■ **WHAT IS NEEDED**:
Copy out the lines of the items below without alteration, beginning at the line that contains "genus: Passerina" and continuing through the final line of the items.

--- begin GIVEN DATA ---

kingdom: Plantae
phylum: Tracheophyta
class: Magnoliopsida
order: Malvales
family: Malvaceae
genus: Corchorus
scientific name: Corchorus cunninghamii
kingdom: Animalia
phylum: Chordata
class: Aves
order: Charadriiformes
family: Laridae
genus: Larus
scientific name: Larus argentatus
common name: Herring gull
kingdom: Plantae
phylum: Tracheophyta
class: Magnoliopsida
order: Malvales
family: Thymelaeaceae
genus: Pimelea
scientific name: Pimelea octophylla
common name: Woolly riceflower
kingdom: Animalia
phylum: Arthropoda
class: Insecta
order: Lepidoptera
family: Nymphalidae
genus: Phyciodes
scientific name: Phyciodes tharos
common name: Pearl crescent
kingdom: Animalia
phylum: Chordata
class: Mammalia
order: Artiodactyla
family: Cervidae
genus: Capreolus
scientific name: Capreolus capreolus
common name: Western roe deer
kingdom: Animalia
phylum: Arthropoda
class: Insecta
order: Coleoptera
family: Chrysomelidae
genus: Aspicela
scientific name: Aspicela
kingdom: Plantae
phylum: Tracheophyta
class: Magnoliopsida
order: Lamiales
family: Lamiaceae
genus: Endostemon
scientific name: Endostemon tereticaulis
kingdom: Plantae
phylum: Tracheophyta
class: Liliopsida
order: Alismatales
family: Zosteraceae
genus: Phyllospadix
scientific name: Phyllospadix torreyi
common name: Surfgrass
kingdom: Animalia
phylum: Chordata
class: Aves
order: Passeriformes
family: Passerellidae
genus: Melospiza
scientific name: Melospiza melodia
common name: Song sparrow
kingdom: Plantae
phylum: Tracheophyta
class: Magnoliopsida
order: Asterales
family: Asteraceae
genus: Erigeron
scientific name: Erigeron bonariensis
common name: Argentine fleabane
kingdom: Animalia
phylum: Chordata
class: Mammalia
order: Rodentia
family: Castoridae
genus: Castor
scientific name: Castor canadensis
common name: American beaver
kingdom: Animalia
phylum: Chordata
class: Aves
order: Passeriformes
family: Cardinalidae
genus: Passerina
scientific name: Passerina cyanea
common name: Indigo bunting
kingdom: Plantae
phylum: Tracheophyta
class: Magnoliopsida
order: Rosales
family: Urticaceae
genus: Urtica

--- end GIVEN DATA ---

■ **THE ANSWER**:
genus: Passerina
scientific name: Passerina cyanea
common name: Indigo bunting
kingdom: Plantae
phylum: Tracheophyta
class: Magnoliopsida
order: Rosales
family: Urticaceae
genus: Urtica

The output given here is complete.